Bu kitabın "esas'ı" ise "Anadolu Mayası'dır".
Ancak bu kitapta bahsedilen "ahlak" vasıtasıyla "Anadolu Mayası'na" yani "Türkistan'dan gel'e'n Kelam'a" mahsus
"Yüce İnsan'a" bizatihi "temas (contactus)" imkan dahilinde değildir.
"Yüce İnsan" "Kelam'dan doğ'u'ş'un" kaydına tabidir; "Kelam" ise "nazar'i musiki kab'ı'na" girmez; bu sebeple.
Bu metni "Anadolu Mayası-Türk Kimliği Üzerine Bir İnceleme" adlı kitapta "ahlak" hususunda kısaca anlatılanları
açmak üzere hazırladık.
İnsan'ın esası ahlak'tır.
Ahlak kendi'ne dost('luk)'tur; asl'a sadakat olarak.
Ahlak'a mahsus asıl cevher-isim'dir; yani aşkın'a mahsus hakîkat'tir; esas ise (cevher-rabt'ed'e'n)-ism'e cevher-ism'e
ve asl'i ism'emahsus birlik'tir.
Sadakat nazari musiki esasında birlik seyr'i vasıtasıyla aşkın'a mahsus hakîkat'in bizatihi kendi (aşkın) olarak idrak'ıdır.
Ahlak bu manada idrak suretiyle teşkil olur.
Bu bakımdan ahlak fikriyat esasında değer tesisi yoluyla ele alınamaz.
Ethike ise tahayyül yazımı esasında oluşturulan değerler manzumesi olarak fikriyattır.

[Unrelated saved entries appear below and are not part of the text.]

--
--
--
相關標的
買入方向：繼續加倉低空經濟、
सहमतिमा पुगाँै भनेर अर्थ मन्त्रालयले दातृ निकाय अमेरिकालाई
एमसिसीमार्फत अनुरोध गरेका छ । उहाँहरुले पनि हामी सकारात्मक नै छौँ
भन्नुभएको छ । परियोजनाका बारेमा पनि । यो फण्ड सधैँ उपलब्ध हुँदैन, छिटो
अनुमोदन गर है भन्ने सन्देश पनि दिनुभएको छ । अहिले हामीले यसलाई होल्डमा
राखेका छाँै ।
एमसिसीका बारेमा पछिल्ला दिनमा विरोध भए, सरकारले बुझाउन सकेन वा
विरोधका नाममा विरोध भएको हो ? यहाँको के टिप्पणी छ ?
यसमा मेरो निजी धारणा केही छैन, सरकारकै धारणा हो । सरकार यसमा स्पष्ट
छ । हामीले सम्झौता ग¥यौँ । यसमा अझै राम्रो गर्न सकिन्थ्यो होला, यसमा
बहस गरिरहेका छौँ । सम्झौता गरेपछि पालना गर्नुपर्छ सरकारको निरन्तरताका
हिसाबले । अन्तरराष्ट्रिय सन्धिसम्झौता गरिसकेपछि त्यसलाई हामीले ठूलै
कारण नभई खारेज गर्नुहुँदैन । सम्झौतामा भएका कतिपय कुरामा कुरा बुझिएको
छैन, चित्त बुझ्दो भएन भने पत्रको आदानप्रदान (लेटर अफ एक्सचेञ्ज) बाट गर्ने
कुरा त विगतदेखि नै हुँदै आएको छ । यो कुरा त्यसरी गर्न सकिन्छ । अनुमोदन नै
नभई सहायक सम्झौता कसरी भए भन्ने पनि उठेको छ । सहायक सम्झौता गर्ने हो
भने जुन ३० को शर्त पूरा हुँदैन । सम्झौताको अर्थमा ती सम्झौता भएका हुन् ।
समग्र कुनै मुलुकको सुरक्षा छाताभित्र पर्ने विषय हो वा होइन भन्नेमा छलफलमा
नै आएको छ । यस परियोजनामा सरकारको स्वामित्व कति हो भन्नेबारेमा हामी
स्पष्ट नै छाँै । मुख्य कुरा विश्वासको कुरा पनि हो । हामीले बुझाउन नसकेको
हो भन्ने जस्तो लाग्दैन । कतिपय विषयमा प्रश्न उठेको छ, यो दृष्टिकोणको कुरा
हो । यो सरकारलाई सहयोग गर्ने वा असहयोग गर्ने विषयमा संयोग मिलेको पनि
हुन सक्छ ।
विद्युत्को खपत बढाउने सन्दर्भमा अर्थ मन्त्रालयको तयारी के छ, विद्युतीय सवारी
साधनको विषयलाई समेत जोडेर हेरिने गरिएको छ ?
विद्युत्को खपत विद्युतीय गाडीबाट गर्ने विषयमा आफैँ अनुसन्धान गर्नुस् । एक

Ahlak esas alınmadan tesis edilen ethike bu itibarla hikâyat'tan ibarettir.
Hikâyat vasıtasıyla hakîkat'e temas edilemez.
Bu bakımdan değerler manzumesi olarak ethike vasıtasıyla İnsan'a temas etmek İnsan'dan ethike yoluyla bahsetmek
imkan dahilinde değildir.
Bu noktaları nazariyat ve suret nazariyatı esasında incelenmiştir.